The utilization of temporary mechanical circulatory support (tMCS) has increased significantly over the last 40 years for stabilization of salvageable patients; however, there has not been much improvement in survival when used for cardiogenic shock, which has a current mortality of around 50%.^1,2 Many efforts have been devoted to better understanding the stages of cardiogenic shock, as well as how combinations of both drugs and devices can increasingly be used to strive for recovery of the native heart.^3,4 Despite the clear and urgent need for improving outcomes, none of the clinical trials has found convincing evidence for a survival advantage using tMCS compared with other forms of care.^1,3 Therefore, new approaches to understanding the pathophysiology of cardiogenic shock, as well as novel technologies, would be beneficial.²

Veno-arterial extracorporeal membrane oxygenation (VA ECMO) is the most commonly used mode of tMCS for cardiogenic shock to efficiently provide cardiopulmonary support.
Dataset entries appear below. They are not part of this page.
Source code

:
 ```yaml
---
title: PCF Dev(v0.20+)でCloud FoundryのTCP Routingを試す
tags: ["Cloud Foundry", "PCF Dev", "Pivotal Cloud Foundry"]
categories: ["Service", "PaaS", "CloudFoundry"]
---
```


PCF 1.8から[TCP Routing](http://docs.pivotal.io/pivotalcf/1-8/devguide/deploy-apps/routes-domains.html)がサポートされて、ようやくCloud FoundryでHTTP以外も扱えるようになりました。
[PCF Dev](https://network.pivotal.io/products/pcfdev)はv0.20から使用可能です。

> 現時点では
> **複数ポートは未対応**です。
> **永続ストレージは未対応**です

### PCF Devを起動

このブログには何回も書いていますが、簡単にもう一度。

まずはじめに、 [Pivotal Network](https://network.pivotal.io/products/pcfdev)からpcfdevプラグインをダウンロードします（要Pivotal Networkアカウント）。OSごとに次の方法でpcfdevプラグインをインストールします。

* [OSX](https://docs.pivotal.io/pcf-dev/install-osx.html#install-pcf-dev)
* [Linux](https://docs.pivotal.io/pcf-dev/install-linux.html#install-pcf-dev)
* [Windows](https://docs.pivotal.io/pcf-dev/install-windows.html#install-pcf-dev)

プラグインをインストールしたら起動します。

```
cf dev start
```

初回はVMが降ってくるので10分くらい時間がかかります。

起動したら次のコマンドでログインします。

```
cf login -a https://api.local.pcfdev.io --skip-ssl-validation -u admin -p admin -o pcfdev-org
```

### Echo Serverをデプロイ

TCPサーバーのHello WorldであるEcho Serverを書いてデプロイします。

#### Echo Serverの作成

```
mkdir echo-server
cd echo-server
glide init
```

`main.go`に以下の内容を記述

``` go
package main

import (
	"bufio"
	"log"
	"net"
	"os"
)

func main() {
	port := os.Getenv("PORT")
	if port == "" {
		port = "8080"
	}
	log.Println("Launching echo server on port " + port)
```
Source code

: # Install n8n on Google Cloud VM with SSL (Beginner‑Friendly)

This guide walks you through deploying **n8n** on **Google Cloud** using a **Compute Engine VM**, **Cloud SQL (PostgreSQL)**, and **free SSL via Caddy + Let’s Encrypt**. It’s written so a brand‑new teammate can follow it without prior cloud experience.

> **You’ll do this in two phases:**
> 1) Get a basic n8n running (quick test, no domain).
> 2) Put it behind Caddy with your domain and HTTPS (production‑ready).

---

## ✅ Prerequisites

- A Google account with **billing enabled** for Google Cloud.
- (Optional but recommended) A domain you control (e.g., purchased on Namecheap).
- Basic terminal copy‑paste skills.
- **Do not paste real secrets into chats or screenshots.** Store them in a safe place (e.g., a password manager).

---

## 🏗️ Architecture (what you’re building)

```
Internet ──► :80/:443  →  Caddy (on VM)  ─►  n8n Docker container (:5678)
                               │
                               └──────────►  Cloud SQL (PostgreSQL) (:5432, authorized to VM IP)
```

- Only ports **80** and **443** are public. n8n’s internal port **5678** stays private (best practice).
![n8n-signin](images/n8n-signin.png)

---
Conventional VA ECMO uses continuous-flow devices to achieve circulatory support; this approach increases afterload and workload on a struggling heart, often leading to inability of the aortic valve to open and is associated with a high mortality rate even with restoration of adequate circulatory flow.^1,3,4

The complication of increased left ventricular afterload has led to recognizing the importance of unloading or venting of the left ventricle (LV) while on ECMO to avoid distension and increased wall stress. This can be achieved by using various techniques, all of which require alternative technologies and major interventions and are sometimes deployed too late.³ At a physiological level, it is hypothesized that unloading the LV could help increase the likelihood of recovery by decreasing the heart’s metabolic demands and allowing time for it to rest.